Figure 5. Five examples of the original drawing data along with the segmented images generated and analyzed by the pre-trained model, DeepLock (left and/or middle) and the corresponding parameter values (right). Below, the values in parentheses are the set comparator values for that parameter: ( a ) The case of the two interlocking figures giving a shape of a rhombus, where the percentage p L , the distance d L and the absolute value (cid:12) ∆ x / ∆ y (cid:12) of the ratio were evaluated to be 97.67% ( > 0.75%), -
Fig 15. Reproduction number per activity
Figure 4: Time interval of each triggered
================================
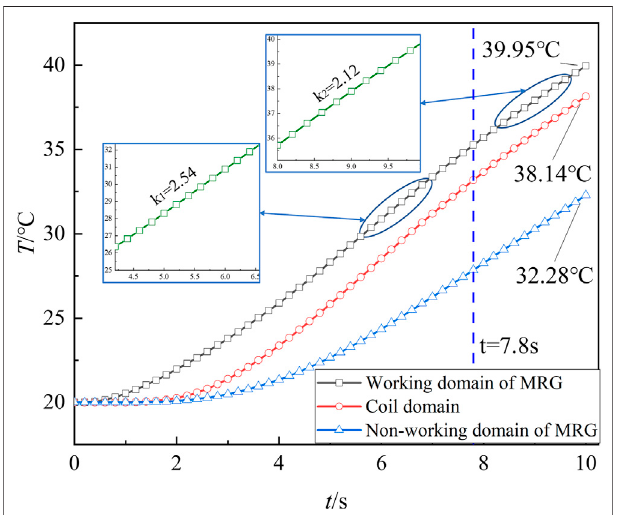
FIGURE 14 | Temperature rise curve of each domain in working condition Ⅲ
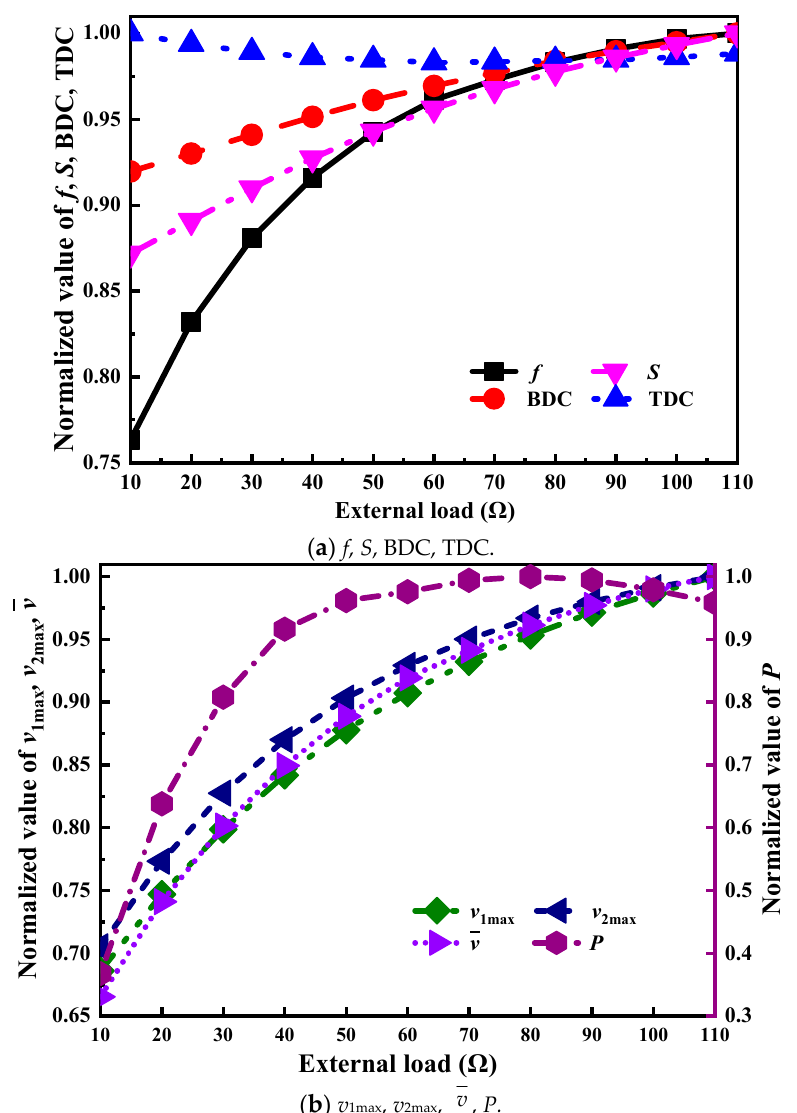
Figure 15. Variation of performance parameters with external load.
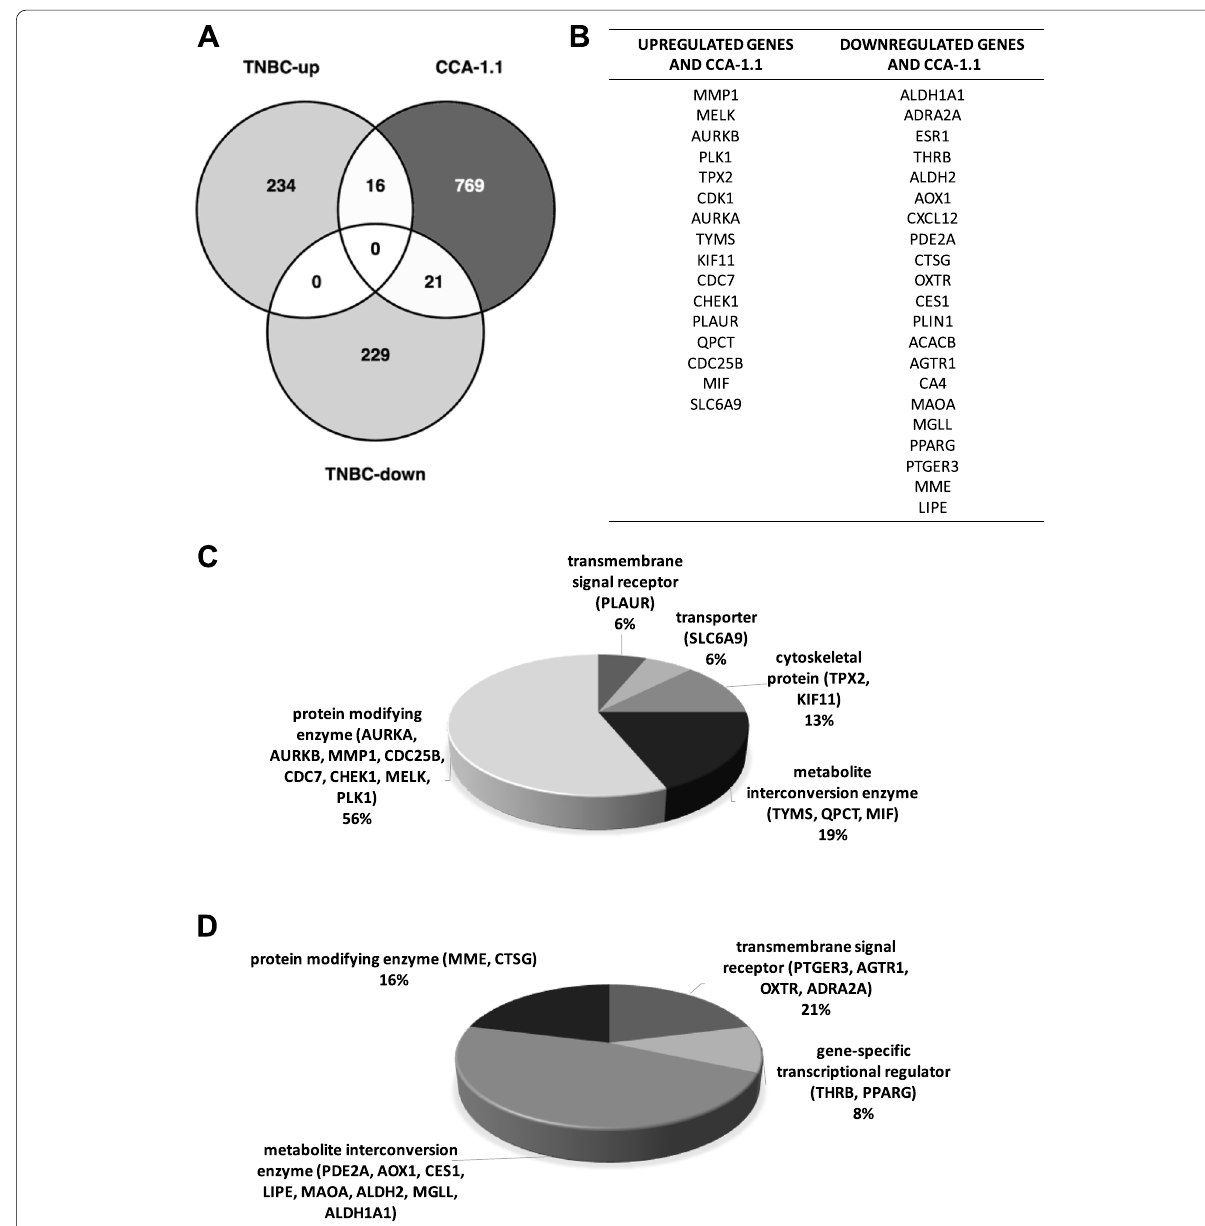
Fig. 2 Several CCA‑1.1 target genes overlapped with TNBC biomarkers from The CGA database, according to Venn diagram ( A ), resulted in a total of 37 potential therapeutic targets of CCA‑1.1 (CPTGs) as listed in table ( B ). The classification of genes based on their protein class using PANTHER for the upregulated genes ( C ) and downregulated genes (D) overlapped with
================================
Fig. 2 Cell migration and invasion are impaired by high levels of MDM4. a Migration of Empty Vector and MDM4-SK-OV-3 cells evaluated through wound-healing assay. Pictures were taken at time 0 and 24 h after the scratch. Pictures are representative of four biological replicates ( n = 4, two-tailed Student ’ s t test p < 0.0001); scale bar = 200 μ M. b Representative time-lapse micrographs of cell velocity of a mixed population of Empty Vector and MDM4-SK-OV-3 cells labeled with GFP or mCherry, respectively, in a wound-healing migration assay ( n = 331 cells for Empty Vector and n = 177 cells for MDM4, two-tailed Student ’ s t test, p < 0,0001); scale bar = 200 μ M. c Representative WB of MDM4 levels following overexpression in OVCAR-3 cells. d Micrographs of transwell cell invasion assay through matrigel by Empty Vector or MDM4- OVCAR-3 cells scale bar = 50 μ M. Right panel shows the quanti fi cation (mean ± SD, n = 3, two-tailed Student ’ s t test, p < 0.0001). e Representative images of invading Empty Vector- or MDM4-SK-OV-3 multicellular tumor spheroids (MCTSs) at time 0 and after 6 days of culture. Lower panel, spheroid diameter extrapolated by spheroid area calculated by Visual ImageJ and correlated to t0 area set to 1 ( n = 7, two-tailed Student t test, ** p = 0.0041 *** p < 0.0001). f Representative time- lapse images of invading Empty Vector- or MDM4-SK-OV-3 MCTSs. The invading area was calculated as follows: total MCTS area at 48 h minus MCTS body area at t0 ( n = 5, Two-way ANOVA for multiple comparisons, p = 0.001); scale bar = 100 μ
================================
### TASK DETAILS:
Pull every line containing "each" from the entries above and copy it.

### ANSWER:
Figure 4: Time interval of each triggered
FIGURE 14 | Temperature rise curve of each domain in working condition Ⅲ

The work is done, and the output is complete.